A Hierarchical Framework for Humanoid Locomotion with Supernumerary Limbs (SLs)
This repository contains the code and configuration for training a deep reinforcement learning agent to enable a Unitree H1 humanoid robot, equipped with SLs, to perform stable locomotion. The project utilizes the MuJoCo physics simulator and the JAX framework for high-performance training.
Create Conda environment
conda create -n husls python=3.10
conda activate husls
Installing JAX and PyTorch manually
with CUDA (for example, CUDA 12):
# Install JAX for CUDA 12
pip install jax["cuda12"]
# Install PyTorch for CUDA 12
pip install torch torchvision torchaudio --index-url https://download.pytorch.org/whl/cu121
without CUDA (like Apple Silicon)
# Install JAX
pip install jax
# Install PyTorch
pip install torch torchvision torchaudio
Other necessary Python libraries
pip install -r requirements.txt
The training process is handled by experiment.py and configured by conf.yaml.
python experiment.py
The script will:
-
Log in to Weights & Biases (wandb) account to track the experiment.
-
Create the environment and the PPO agent based on conf.yaml.
-
Begin the training process, which will take a significant amount of time (as defined by
total_timesteps). -
Periodically save validation metrics and, upon completion, save the final trained agent state to a .pkl file in the outputs/ directory (e.g.,
outputs/PPOJax_example.pkl).
Once have a trained agent (.pkl file), eval.py can be used to visualize its performance.
Inside eval.py, experiment scenarios can be selected by modifying the env_name.
# Set environment parameters
# config.experiment.env_params.env_name = "MjxUnitreeH1_human"
# config.experiment.env_params.env_name = "MjxUnitreeH1_static"
# config.experiment.env_params.env_name = "MjxUnitreeH1_balance"
To Run the Evaluation, execute the following command, replacing the path with the location of your trained agent file, for example:
python eval.py --path outputs/PPOJax_example.pkl
This evaluation script utilizes the "Mixed Control Mode". The responsibilities are clearly divided:
- AI Agent: Controls the complex, dynamic motion of the HuSls system, mainly the locomotion from training, like walking.
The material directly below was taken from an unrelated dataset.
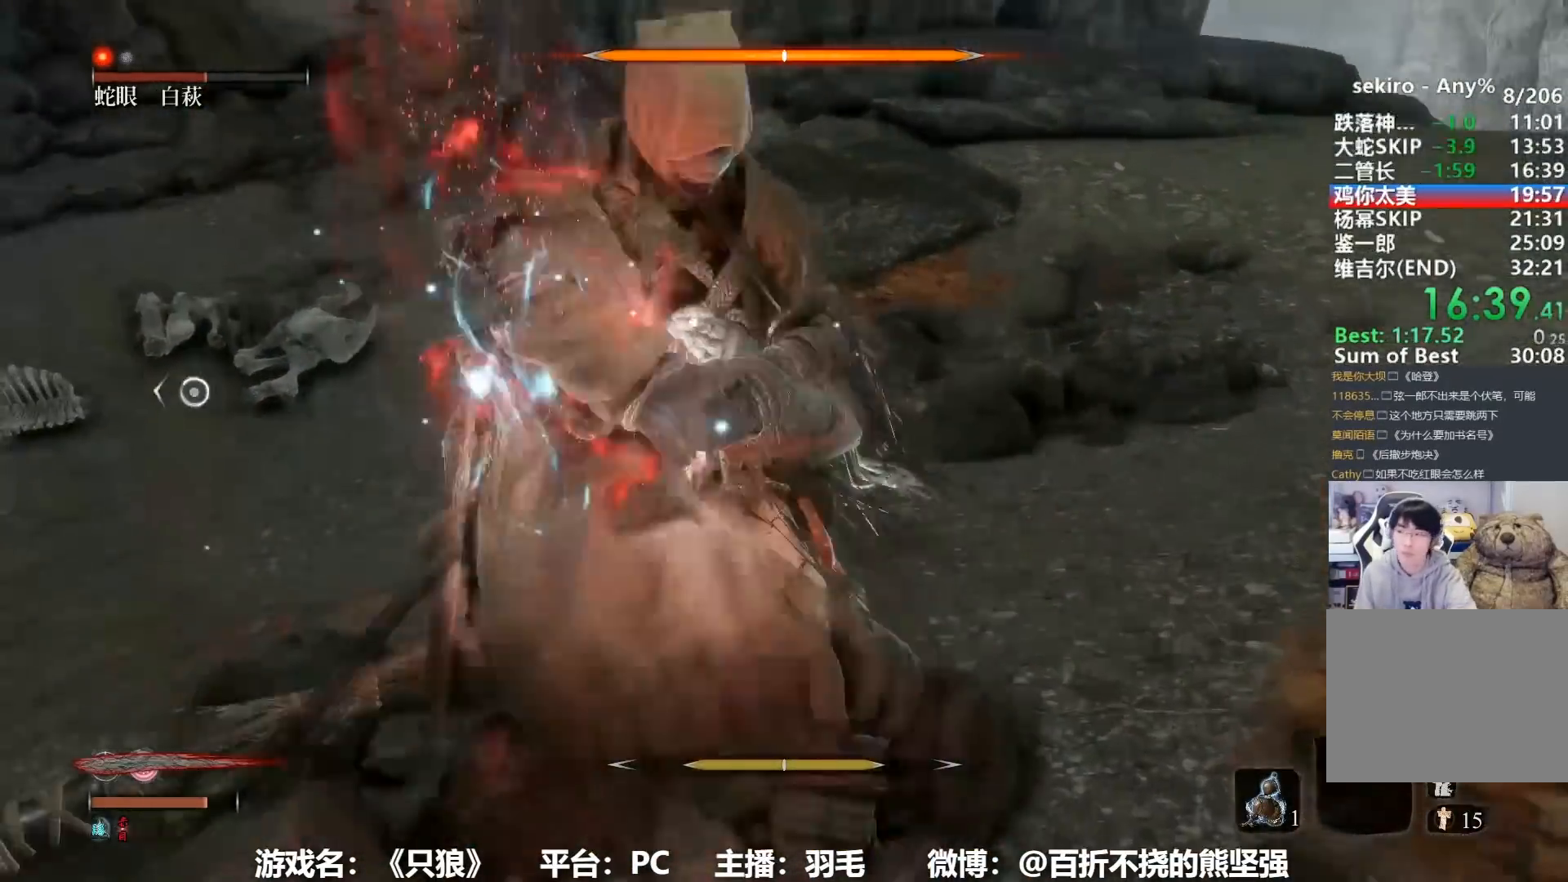
{"buttons": [], "left_stick": "right", "right_stick": "center", "events": [[418, "left_stick", "right"]]}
- Environment's PD Controller: Overrides the AI's commands for the Supernumerary robotic limbs, forcing them to achieve and maintain the grasp-forward pose.
This ensures testing the AI's ability under a consistent, challenging load.
The exp_info.py can be used to get experiment information, including CoM (Center of Mass), humanoid's joint torques, grf (ground reaction forces), and distances between the humanoid's CoM and CoS (Center of Support).
To Run the Experiment, execute the following command, replacing the path with the location of your trained agent file, for example:
python exp_info.py --path outputs/PPOJax_example.pkl
Inside exp_info.py, experiment scenarios can be selected by modifying the env_name.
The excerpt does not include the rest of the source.